Researchers from the Bellvitge Biomedical Research Institute (IDIBELL), the Sant Joan de Déu Research Institute (IRSJD), and the UB have presented a new model based on human stem cells of an ultra-rare genetic disease that affects children called Tyrosine Hydroxylase Deficiency (THD).
THD causes a significant decrease of dopamine in the brain, one of the most relevant neurotransmitters in the central nervous system, and usually affects pediatric patients, causing childhood parkinsonism. Some patients improve with treatment, but others are refractory and continue with severe motility symptoms and intellectual disability.
The model published in the journal EMBO Molecular Medicine, which reproduces the pathological characteristics of the disease, was created from patients’ skin cells reprogrammed into pluripotent stem cells, capable of transforming into any cell type, and which subsequently were differentiated into neurons.
“The model provides a very useful tool to investigate the pathogenic mechanisms of THD, as well as for new therapies development that improve patient management. Also, It can help to implement personalized therapies since not all patients respond to treatment“, explains Dr. Antonella Consiglio, group leader at IDIBELL, the School of Medicine and Health Sciences and the Institute of Biomedicine of the University of Barcelona (IBUB), professor and researcher at ICREA Academy, and one of the project leaders.
Dr. Alba Tristán Noguero, first author of the work and postdoctoral researcher at the Sant Pau Research Institute (IIB Sant Pau) and at the Departament of Genetics, Microbiology and Statistics at the Faculty of Biology of UB, explains that as it happens at a physiological level, neurons differentiated from patient stem cells have low dopamine levels. In addition, these neurons show morphological defects not detected with other experimental approaches.

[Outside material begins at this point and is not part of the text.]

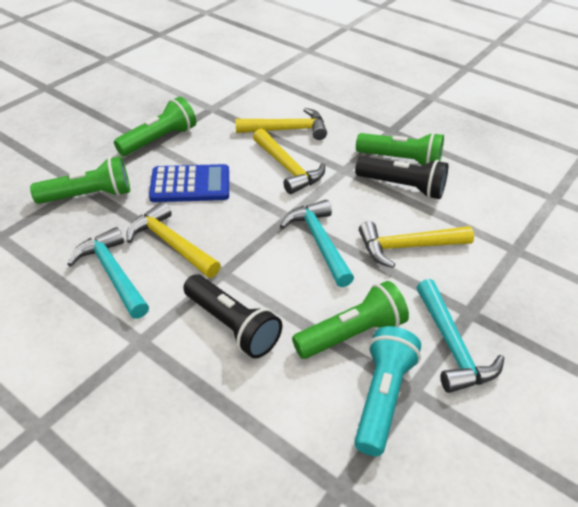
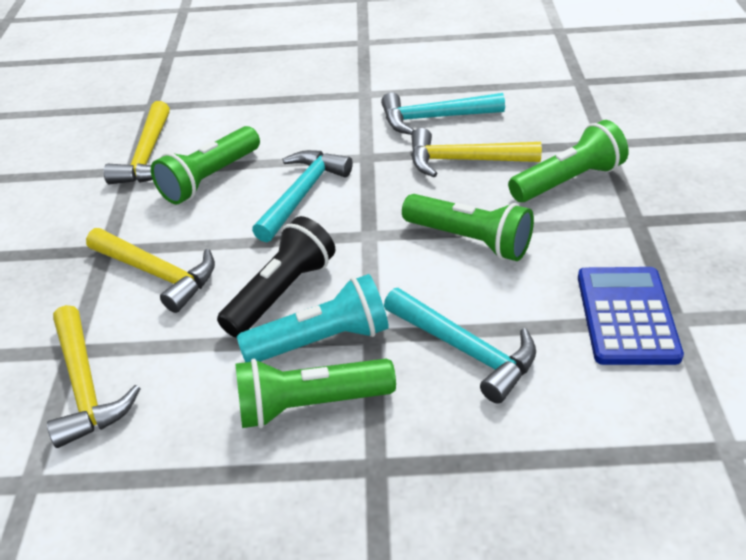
black flashlight: 2 -> 1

The model also reproduces the patients’ response to treatment. Dopamine only reverses the symptoms of patients with mild THD; on the other hand, severe patients do not respond to treatment and finally develop cognitive impairments.
One of the most hopeful observations of the work is that, in the model that reproduces the most severe condition of THD, the early administration of dopamine, when the neurons are still differentiating, prevents the disease defects. This result suggests that treatment could work in the most severe patients if it applies during brain development.
“This is the first THD model capable of differentially reproducing the characteristics of mild and severe patients, and which also reproduces their different response to treatment,” says Dr. Àngels García Cazorla, pediatic neurology leader the Metabolic Diseases Unit of the SJD Barcelona Children’s Hospital and group leader at the IRSJD, member of the School of Medicine and Health Sciences of the UB and the Center for Biomedical Research in Rare Diseases Network (CIBERER), and co-leader of the project.
In this work, it also participates Irene Fernández-Carasa, Carlos Calatayud, Arianna Colini Baldeschi, Meritxell Pons-Espinal and Ángel Raya from IDIBELL and the UB. Cristina Bermejo-Casadesús, Mercè Pineda, Rafael Artuch of the IRSJD. Leticia Campa, Francisco Artigas, Analia Bortolozzi from IDIBAPS. Rosario Domingo-Jiménez and Salvador Ibáñez from the Virgen de la Arrixaca Hospital and the Virgen de la Arrixaca Biosanitary Research Institute of Murcia (IMIB).
The work is included in the project to study childhood parkinsonism financed by the Fundació La Marató TV3 led by Dr. Consiglio and Dr. Garcia-Carzorla. The work also received support from the European Research Council (ERC), the Ministry of Economy and Competitiveness (MINECO), the Ministry of Science and Innovation (MCIN), the Next Generation Funds (EU), the Carlos III Health Institute (ISCIII), the European Regional Development Fund (FEDER), and the State Research Agency (AEI).